*** Records for the task ***

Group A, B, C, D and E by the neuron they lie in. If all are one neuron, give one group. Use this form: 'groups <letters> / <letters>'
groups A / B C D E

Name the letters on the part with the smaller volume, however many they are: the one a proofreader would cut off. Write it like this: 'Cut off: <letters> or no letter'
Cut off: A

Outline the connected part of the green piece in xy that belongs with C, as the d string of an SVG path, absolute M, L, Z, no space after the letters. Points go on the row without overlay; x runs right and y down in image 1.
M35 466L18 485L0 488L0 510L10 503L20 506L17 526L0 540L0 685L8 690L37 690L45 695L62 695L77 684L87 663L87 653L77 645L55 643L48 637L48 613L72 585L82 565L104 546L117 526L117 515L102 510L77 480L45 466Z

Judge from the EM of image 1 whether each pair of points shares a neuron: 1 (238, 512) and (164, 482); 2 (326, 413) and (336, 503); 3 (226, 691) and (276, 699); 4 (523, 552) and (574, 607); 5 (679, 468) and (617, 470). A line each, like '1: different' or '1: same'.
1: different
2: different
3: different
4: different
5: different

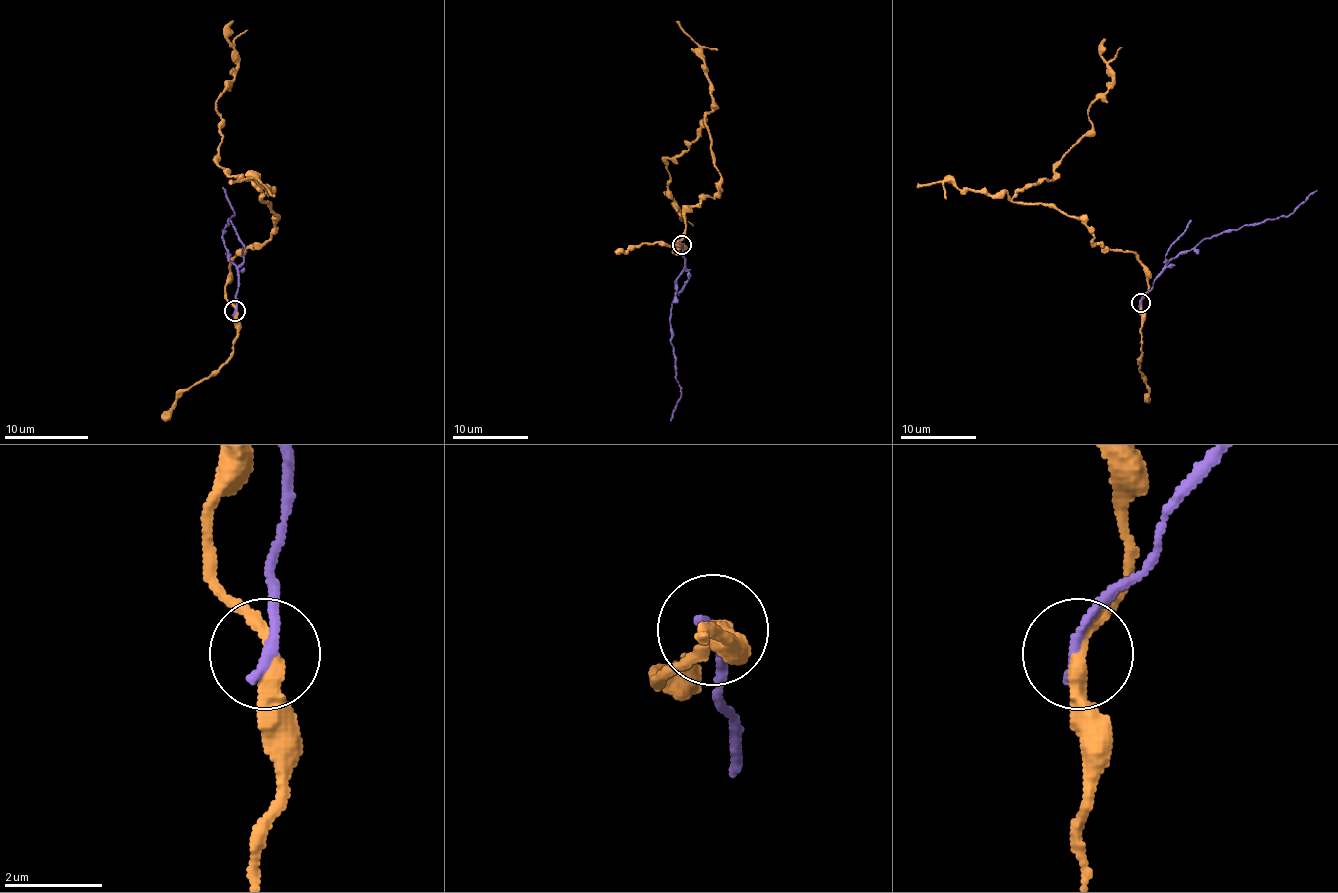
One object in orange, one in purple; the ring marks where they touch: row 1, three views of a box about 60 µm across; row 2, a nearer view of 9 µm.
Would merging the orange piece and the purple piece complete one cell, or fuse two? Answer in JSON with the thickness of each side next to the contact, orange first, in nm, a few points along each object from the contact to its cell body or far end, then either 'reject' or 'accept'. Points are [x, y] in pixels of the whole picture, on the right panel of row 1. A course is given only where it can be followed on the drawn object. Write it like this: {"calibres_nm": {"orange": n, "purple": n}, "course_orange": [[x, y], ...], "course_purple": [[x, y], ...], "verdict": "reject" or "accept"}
{"calibres_nm": {"orange": 280, "purple": 280}, "course_orange": [[1141, 302], [1148, 285], [1133, 252], [1013, 199], [1053, 180], [1091, 129], [1087, 111], [1112, 81], [1105, 39]], "course_purple": [[1141, 302], [1156, 275], [1204, 239], [1287, 216], [1316, 190]], "verdict": "reject"}

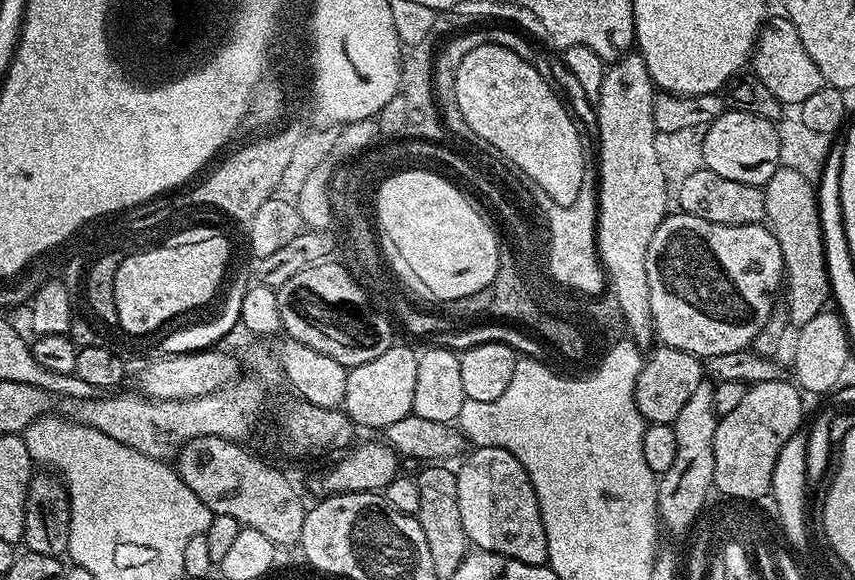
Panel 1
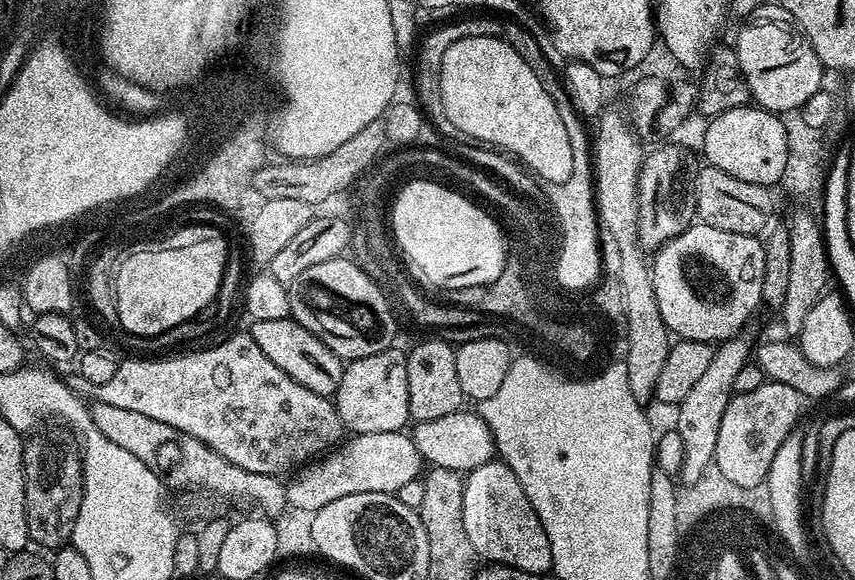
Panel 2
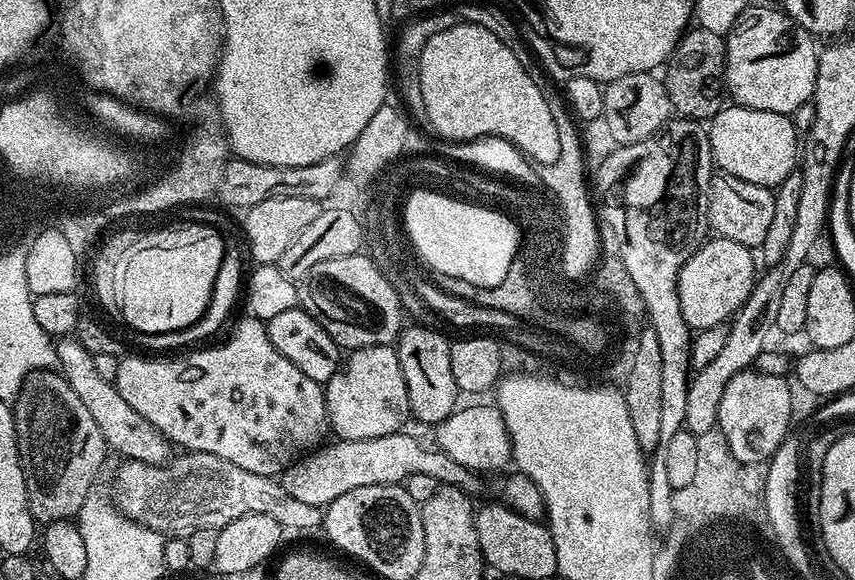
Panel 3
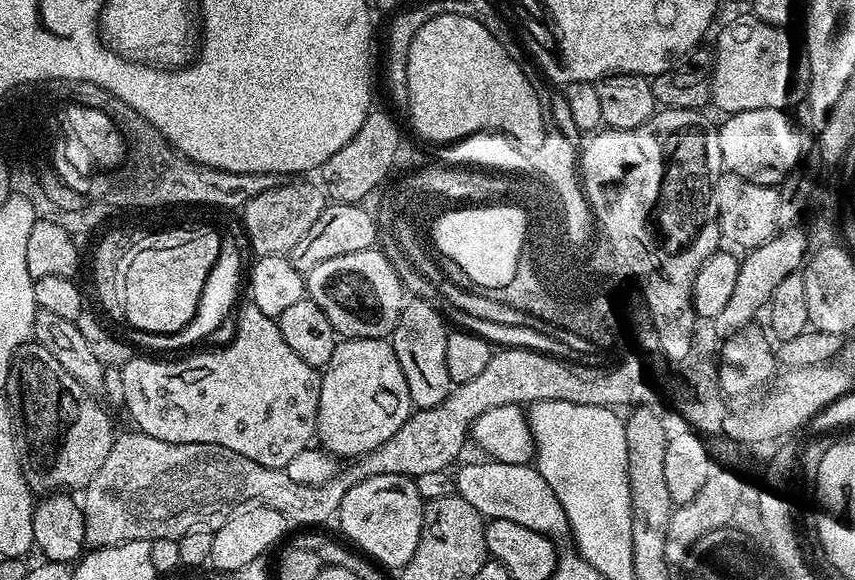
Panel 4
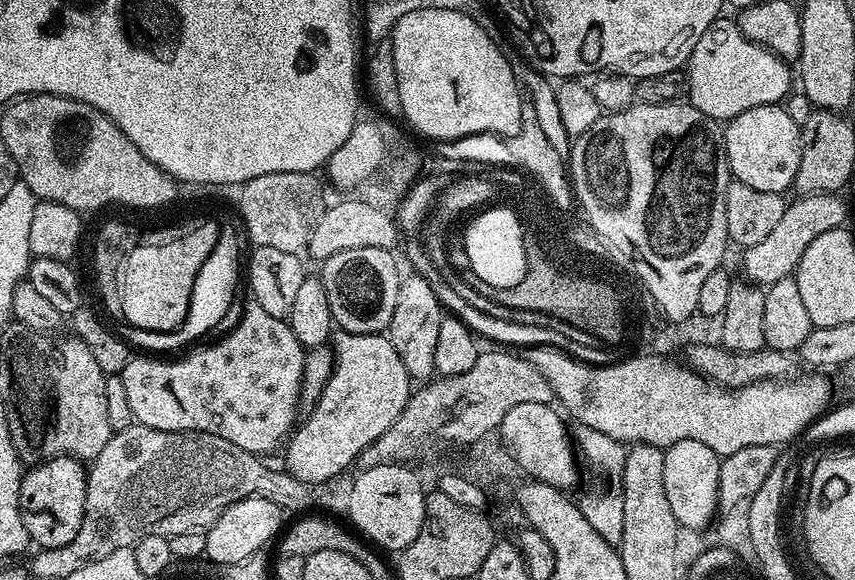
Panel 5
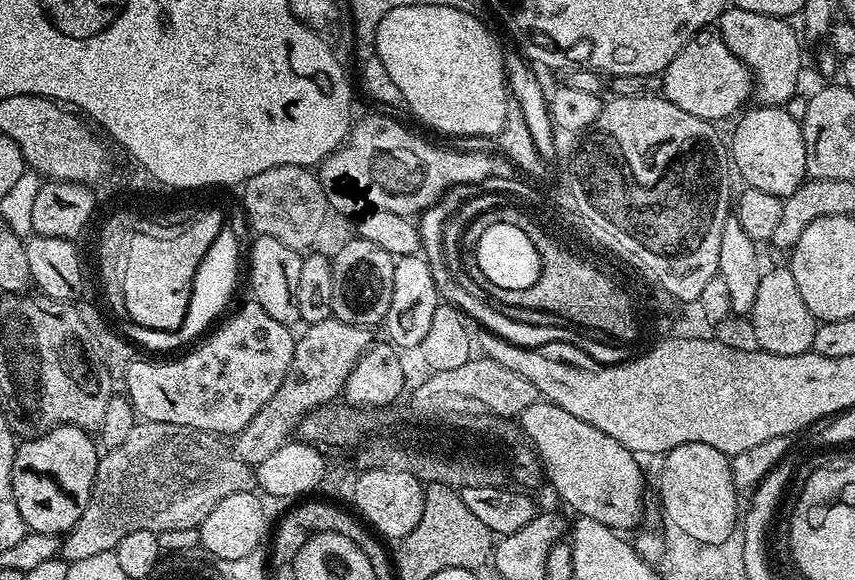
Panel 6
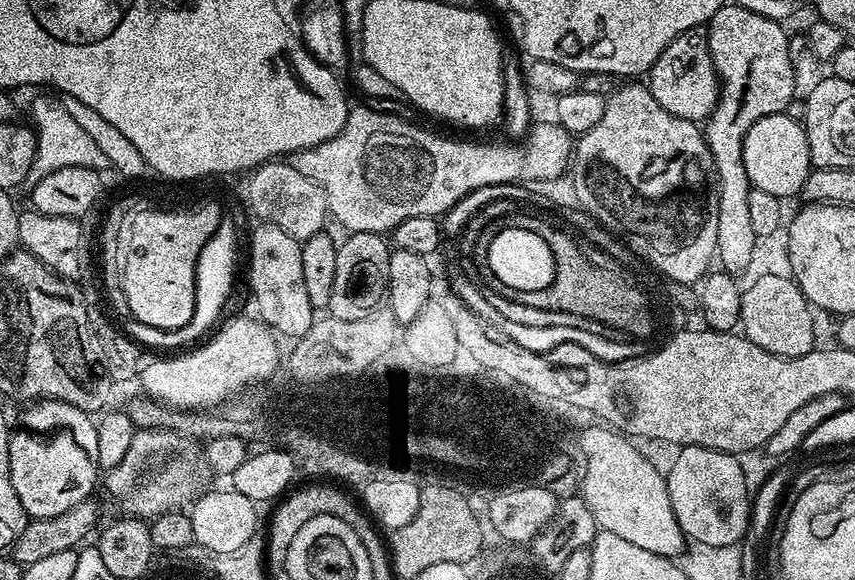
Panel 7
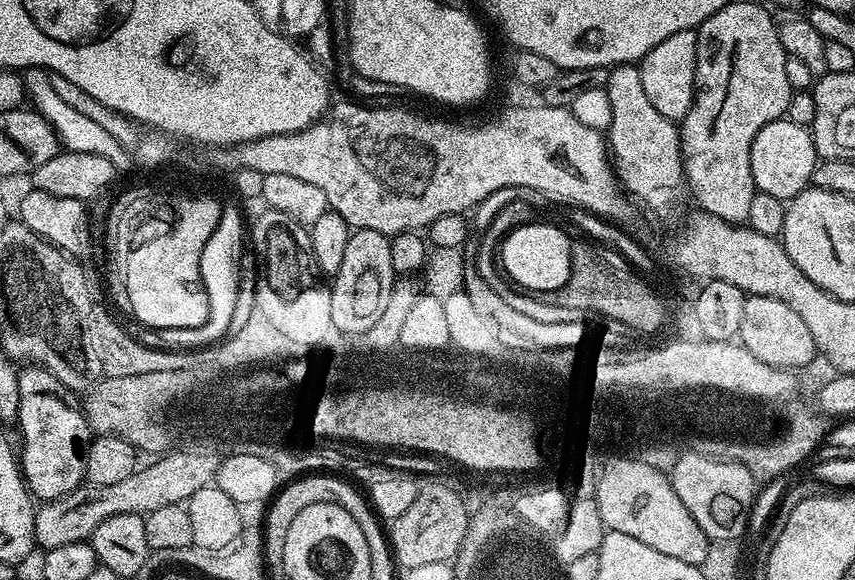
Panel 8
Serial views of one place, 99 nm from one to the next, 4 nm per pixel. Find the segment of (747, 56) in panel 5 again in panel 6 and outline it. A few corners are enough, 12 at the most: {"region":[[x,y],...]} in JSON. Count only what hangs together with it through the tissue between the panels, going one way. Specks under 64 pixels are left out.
{"region":[[716,30],[688,39],[662,75],[665,100],[721,122],[754,92]]}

*** End of Records for the task ***

→ What is expected
Give back every entry word for word, and drop the pictures as you go.

→ Task answer
Group A, B, C, D and E by the neuron they lie in. If all are one neuron, give one group. Use this form: 'groups <letters> / <letters>'
groups A / B C D E

Name the letters on the part with the smaller volume, however many they are: the one a proofreader would cut off. Write it like this: 'Cut off: <letters> or no letter'
Cut off: A

Outline the connected part of the green piece in xy that belongs with C, as the d string of an SVG path, absolute M, L, Z, no space after the letters. Points go on the row without overlay; x runs right and y down in image 1.
M35 466L18 485L0 488L0 510L10 503L20 506L17 526L0 540L0 685L8 690L37 690L45 695L62 695L77 684L87 663L87 653L77 645L55 643L48 637L48 613L72 585L82 565L104 546L117 526L117 515L102 510L77 480L45 466Z

Judge from the EM of image 1 whether each pair of points shares a neuron: 1 (238, 512) and (164, 482); 2 (326, 413) and (336, 503); 3 (226, 691) and (276, 699); 4 (523, 552) and (574, 607); 5 (679, 468) and (617, 470). A line each, like '1: different' or '1: same'.
1: different
2: different
3: different
4: different
5: different

One object in orange, one in purple; the ring marks where they touch: row 1, three views of a box about 60 µm across; row 2, a nearer view of 9 µm.
Would merging the orange piece and the purple piece complete one cell, or fuse two? Answer in JSON with the thickness of each side next to the contact, orange first, in nm, a few points along each object from the contact to its cell body or far end, then either 'reject' or 'accept'. Points are [x, y] in pixels of the whole picture, on the right panel of row 1. A course is given only where it can be followed on the drawn object. Write it like this: {"calibres_nm": {"orange": n, "purple": n}, "course_orange": [[x, y], ...], "course_purple": [[x, y], ...], "verdict": "reject" or "accept"}
{"calibres_nm": {"orange": 280, "purple": 280}, "course_orange": [[1141, 302], [1148, 285], [1133, 252], [1013, 199], [1053, 180], [1091, 129], [1087, 111], [1112, 81], [1105, 39]], "course_purple": [[1141, 302], [1156, 275], [1204, 239], [1287, 216], [1316, 190]], "verdict": "reject"}

Panel 1
Panel 2
Panel 3
Panel 4
Panel 5
Panel 6
Panel 7
Panel 8
Serial views of one place, 99 nm from one to the next, 4 nm per pixel. Find the segment of (747, 56) in panel 5 again in panel 6 and outline it. A few corners are enough, 12 at the most: {"region":[[x,y],...]} in JSON. Count only what hangs together with it through the tissue between the panels, going one way. Specks under 64 pixels are left out.
{"region":[[716,30],[688,39],[662,75],[665,100],[721,122],[754,92]]}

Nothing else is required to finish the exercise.